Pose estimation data
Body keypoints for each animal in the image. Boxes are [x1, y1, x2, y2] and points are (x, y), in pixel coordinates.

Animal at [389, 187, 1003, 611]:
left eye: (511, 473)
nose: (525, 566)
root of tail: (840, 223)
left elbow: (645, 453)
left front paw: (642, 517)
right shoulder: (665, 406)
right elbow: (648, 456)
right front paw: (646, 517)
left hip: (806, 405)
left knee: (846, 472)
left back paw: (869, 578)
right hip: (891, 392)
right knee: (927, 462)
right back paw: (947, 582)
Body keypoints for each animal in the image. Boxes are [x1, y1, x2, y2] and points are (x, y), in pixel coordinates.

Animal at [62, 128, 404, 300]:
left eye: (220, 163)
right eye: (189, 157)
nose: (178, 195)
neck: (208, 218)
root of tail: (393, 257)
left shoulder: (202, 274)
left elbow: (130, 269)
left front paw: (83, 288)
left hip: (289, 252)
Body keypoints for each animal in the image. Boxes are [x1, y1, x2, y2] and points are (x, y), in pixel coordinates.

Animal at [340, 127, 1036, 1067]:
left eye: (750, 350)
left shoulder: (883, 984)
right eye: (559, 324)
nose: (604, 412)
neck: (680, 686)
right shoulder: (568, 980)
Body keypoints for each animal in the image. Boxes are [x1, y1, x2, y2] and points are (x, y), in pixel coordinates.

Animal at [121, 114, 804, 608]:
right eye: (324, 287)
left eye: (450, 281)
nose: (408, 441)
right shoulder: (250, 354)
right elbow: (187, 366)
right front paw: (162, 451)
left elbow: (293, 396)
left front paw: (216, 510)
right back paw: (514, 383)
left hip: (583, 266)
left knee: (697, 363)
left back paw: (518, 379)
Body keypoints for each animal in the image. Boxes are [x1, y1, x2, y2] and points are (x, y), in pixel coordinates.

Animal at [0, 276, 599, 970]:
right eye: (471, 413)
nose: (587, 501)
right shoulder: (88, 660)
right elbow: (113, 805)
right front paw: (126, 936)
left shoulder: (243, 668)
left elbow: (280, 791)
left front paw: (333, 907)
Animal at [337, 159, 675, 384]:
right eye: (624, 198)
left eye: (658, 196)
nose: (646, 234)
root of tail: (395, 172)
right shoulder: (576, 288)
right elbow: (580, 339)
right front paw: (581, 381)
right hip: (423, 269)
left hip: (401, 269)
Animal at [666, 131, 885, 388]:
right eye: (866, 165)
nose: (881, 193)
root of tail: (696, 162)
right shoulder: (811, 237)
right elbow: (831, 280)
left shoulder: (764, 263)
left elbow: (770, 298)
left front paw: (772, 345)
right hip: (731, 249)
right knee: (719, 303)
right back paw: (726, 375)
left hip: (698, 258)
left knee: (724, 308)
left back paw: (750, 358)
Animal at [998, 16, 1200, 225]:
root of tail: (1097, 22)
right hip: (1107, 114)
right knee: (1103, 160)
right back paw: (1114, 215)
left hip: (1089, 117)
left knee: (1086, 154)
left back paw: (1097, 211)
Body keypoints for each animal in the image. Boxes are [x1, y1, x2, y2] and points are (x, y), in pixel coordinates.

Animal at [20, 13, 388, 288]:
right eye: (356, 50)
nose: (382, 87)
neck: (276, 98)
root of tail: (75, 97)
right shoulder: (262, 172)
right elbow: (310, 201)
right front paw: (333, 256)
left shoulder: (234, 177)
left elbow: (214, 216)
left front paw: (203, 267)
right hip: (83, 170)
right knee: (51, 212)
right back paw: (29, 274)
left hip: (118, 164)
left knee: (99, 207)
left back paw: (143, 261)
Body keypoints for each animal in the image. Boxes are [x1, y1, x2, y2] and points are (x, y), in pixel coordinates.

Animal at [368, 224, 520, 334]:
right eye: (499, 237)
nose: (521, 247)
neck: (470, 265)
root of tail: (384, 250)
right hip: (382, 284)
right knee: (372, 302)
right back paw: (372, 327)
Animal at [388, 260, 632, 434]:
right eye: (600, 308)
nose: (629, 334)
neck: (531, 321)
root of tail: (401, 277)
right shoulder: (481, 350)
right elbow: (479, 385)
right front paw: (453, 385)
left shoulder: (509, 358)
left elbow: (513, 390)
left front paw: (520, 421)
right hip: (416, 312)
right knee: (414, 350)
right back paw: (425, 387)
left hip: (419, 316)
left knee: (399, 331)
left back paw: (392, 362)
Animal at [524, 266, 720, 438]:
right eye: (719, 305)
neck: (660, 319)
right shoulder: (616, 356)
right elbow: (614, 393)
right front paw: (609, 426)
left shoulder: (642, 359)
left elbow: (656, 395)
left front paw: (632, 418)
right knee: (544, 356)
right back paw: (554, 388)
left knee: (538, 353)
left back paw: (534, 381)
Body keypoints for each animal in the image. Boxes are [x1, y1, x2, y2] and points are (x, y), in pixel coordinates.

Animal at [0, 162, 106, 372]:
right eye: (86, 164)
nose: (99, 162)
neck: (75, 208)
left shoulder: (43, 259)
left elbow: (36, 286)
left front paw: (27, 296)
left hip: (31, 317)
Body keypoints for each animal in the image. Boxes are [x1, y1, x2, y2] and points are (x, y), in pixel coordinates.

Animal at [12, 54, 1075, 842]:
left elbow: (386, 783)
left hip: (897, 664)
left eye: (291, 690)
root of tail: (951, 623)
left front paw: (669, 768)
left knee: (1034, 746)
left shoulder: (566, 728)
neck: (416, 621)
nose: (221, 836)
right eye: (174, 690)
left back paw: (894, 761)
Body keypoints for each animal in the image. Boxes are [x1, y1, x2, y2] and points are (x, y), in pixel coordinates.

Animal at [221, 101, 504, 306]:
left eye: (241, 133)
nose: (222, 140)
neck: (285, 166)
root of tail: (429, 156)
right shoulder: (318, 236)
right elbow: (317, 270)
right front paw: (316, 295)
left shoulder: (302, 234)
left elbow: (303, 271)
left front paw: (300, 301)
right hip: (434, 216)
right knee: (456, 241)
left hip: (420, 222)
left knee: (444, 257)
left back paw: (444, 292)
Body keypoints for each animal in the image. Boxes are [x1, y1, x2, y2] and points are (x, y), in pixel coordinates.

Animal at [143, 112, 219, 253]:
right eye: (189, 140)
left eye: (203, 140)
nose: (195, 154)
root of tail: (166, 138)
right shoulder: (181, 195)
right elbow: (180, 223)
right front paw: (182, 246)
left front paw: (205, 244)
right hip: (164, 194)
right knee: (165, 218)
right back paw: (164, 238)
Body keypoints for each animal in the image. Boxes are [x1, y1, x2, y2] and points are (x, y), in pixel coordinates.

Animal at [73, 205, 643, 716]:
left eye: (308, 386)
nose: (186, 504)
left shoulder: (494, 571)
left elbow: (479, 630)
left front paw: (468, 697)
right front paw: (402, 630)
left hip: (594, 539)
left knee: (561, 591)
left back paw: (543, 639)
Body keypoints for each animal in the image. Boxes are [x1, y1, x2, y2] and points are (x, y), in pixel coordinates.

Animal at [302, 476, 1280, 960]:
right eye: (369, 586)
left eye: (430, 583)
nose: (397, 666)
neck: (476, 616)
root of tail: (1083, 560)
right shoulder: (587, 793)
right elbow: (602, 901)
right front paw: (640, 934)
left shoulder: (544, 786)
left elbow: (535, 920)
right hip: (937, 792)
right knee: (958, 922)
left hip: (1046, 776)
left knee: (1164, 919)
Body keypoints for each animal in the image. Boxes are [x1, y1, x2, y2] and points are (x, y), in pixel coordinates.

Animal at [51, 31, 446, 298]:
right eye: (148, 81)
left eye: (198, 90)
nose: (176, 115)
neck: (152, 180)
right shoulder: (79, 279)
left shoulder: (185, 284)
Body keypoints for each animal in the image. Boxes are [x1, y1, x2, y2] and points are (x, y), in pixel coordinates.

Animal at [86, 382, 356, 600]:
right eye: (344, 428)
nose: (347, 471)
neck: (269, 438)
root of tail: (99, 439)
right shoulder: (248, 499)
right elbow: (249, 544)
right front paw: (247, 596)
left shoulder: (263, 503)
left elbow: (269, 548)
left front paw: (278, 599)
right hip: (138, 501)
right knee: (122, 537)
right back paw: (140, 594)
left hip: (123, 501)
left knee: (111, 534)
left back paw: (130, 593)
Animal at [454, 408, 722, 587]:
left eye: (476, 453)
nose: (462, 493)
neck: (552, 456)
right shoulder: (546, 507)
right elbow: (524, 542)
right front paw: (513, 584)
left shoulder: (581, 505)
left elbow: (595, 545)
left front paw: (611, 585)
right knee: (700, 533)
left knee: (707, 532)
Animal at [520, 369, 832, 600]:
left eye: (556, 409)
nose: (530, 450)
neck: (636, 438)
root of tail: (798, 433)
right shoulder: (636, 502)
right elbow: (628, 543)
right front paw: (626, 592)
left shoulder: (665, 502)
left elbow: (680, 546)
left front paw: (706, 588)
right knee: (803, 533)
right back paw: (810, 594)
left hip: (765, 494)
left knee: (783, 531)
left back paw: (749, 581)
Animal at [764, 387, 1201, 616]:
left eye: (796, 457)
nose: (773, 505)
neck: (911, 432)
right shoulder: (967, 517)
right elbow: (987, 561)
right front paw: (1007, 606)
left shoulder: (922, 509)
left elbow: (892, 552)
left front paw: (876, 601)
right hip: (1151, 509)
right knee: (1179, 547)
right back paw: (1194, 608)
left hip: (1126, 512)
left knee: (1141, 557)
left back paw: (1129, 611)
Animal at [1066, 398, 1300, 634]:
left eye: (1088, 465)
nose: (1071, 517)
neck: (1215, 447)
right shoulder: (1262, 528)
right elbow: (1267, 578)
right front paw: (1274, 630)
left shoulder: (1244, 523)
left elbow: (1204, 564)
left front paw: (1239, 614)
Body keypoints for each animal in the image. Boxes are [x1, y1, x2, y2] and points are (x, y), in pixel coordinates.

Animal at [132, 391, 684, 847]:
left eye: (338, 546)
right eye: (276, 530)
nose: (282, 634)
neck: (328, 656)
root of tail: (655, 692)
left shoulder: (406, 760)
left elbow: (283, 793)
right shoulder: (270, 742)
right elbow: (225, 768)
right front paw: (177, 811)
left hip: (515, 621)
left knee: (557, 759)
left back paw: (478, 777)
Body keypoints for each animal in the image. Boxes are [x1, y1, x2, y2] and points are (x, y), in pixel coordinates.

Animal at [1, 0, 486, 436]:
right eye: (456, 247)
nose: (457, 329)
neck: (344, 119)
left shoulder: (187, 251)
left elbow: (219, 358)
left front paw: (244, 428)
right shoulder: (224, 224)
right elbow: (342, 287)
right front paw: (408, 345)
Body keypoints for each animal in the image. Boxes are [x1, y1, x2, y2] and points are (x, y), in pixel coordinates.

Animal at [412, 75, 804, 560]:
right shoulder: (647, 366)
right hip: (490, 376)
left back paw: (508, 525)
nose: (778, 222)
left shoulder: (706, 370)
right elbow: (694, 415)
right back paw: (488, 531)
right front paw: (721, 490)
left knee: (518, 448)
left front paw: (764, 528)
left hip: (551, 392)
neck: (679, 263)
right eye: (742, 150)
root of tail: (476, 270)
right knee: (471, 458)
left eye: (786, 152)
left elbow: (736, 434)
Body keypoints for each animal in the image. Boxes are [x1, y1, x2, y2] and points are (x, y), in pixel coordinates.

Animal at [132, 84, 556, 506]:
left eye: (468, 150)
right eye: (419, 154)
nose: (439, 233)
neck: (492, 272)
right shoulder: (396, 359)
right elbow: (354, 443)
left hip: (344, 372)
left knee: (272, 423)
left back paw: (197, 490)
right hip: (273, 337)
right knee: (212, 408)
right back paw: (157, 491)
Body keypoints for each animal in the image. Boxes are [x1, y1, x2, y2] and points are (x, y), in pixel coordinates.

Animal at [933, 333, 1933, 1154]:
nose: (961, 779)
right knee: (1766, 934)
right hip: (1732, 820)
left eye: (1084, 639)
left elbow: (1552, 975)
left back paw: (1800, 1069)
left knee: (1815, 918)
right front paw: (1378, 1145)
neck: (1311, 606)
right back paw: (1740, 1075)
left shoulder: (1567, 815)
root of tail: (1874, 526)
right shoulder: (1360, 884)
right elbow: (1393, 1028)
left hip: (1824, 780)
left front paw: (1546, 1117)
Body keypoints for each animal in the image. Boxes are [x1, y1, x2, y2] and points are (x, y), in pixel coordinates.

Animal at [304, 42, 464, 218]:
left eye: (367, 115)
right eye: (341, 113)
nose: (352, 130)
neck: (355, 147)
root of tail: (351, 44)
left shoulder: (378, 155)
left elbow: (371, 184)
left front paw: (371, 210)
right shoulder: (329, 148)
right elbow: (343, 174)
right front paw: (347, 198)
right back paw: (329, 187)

_YOUR GOAL_
The line containing "right shoulder: (665, 406)" marks the end. Please print exactly every line from the top of the data to it, both included, and nothing more.

_TASK OUTPUT_
Body keypoints for each animal in the image. Boxes are [x1, y1, x2, y2] and points are (x, y), in pixel coordinates.

Animal at [389, 187, 1003, 611]:
left eye: (511, 473)
nose: (525, 566)
root of tail: (840, 223)
left elbow: (645, 453)
left front paw: (642, 517)
right shoulder: (665, 406)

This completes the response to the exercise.